La Mujer Que Fingió Morir Y Regresó Irreconocible

Status: Terminada
Genre:CEO / Traiciones y engaños / Mujer despreciada / Amante arrepentido / Venganza de la Esposa / Completas
Popularitas:80
Nilai: 5
nombre de autor: Eva Belmont

Isadora Valença creía vivir un matrimonio perfecto… hasta descubrir que su marido la engañaba con su mejor amiga.

Poco tiempo después, un accidente la hace desaparecer.
Para todos, Isadora murió.

Años más tarde, regresa como Lívia Montenegro, una mujer fría, poderosa e irreconocible. Con una nueva identidad y un imperio en sus manos, su único objetivo es ajustar cuentas con el pasado.

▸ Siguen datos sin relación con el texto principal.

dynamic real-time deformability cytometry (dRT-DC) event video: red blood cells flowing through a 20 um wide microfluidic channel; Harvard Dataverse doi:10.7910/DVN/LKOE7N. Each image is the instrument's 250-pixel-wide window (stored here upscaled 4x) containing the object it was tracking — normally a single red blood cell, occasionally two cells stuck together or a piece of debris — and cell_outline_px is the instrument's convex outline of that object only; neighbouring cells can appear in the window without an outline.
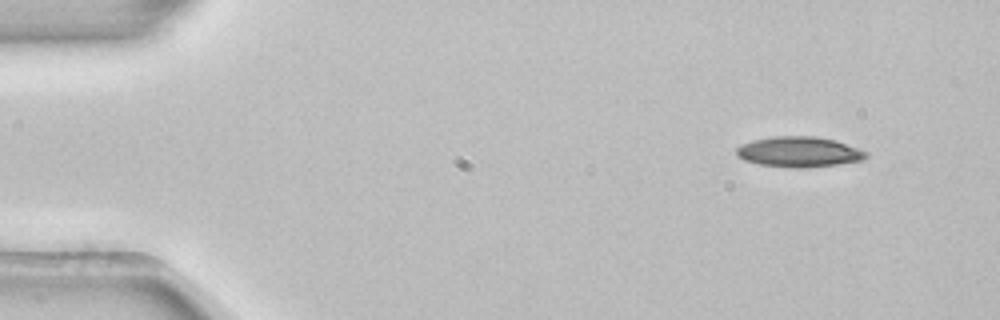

El destino la pone nuevamente frente a frente con Adriano Bastos, el hombre que la destruyó. Arrepentido y marcado por la culpa, se enamora de Lívia… sin saber que ella es la esposa que cree haber perdido para siempre.

Entre venganza, deseo y sentimientos sin resolver, Isadora debe decidir:
¿revelar la verdad… o hacerlo pagar hasta el final?

Una historia de renacimiento, poder femenino y venganza emocional.

NovelToon tiene autorización de Eva Belmont para publicar esa obra, el contenido del mismo representa el punto de vista del autor, y no el de NovelToon.

Capítulo 23

Adriano Bastos tomó la decisión equivocada exactamente porque creía estar haciendo la correcta.

Él no pensó en estrategia. No pensó en consecuencias. Pensó solo en la urgencia que le apretaba el pecho desde la noche en que Lívia lo miró como quien observa algo que ya pertenece al pasado. Por primera vez, él no quería vencer, ni convencer, quería no perder.

Y eso lo tornó peligroso.

El gesto comenzó con flores.

No cualquier flor. Lirios blancos.

Cuando el arreglo llegó al apartamento de Lívia, ella supo inmediatamente lo que significaba. Isadora siempre había gustado de lirios. No por la estética, sino por el simbolismo silencioso. Pureza. Recomienzo. Algo que crece incluso después de enterrado.

Lívia observó las flores por largos segundos antes de pedir que fueran retiradas.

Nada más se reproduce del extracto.